Indeed, I just did this for some VW T4 exhaust gaskets. They are shipped hard--when dropped, they 'ring.' With just a modest propane annealing, including a dunk in cold water, they then 'tunk' when dropped.

[Major Softie]

. . . (it's also really pretty)

It is that! And it looks so, well, right on a gun.

I've often wondered why we don't see more of it, especially on antique replicas, but also "modern" guns with a nod to the past. The best guess I can come up with is that, simple as it is, case hardening is relatively labor intensive in a modern factory environment.

Ken

I think part of it is that we have so many tool steels now that were unavailable to them then. Even so, some modern revolvers still case-harden their hammers. Lots of replica manufacturers, like Uberti, still use a lot of it: hammers, triggers, and even frames.

[PITAPan]

when I have made a firearm part from steel to harden it I got it cherry red and quenched it in oil, supposedly made it hard but not brittle.
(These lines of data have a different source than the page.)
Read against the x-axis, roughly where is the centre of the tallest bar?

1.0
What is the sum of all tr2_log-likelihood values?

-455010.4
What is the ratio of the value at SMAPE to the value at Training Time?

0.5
Another method described was to lay a small part in a container of oil and set it on fire, don't quite know how well that works, but it was described in the process of forming leaf springs.
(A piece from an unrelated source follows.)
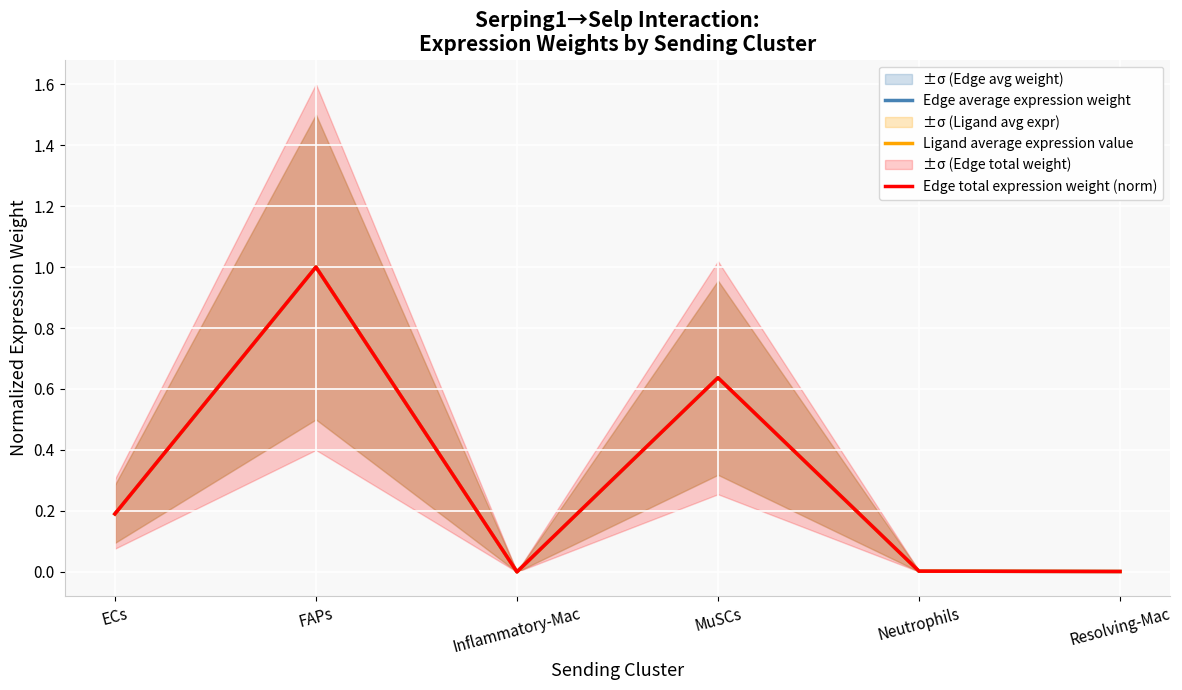

What position from the left is Neutrophils?

5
I know that some steel formulations are intended for oil quenching. But if you don't know the type of steel and recommended quenching protocol, the results would seem a bit iffy. How do you really know how hard and how flexible the result is?

Personally I would be way more comfortable quenching in water and then going through a separate tempering process aiming for the oxidation color I wanted. Certain parts demand more flexibility and others demand greater hardness. For example a firing pin or a shell extractor I would want to be not so brittle that it might fail in the field. And so I would be willing to give up some hardness (and wear resistance) to get durability and resistance to shock.

You can get some indication of hardness by testing your work with a file. A file is tempered very hard and that's why files are sometimes broken, especially if dropped on a hard surface or used carelessly. But the tradeoff with a file that can break is that it will stay sharp longer. If you try a file on a quenched but untempered piece of high carbon steel, the file won't touch it. The file will skate right across it. If you press harder the file itself can be easily damaged that way. When I use a file to test hardness I use a part of the file that is seldom used, such as toward the very heel of the file. That way when you damage some teeth, it's in a part of the file that you don't use much anyhow.

Ken

When you buy the steel, you know what it is. Sez on the sales lit. Found material, anybodies guess. I've salvaged coil springs and got some spring back in my messed up dipstick, but I was completely guessing. I gave the dipstick two rounds @ a scant 1150F w/ a water quench. Did the spring at bright red with a single oil quench. You have to use the right oil. Reworkinh hard steel, like hacksaw and bandsaw blades you can usually guess. An oil quench would be my first try. You can always re-do it. I've micro-annealed wide clock springs (for drilling) but I didn't try hardening them again, I just didn't soften the parts I needed springy. I'm missing a spring for a firearm and I'm tempted to try making one, but it's awful small.....

You can do bluing with oil at pretty low temp, air quench. Works nice on mild steel, wrought iron, etc.




heat treat shops know the full protocols; temp, soak, quench, repeat, etc. They can also do carburizing and case work.

[timkil]

Wow, All this for a set of handlebars. I had no idea. Happen often?.........Thanks to all contributors, I'll be using garden fresh washers.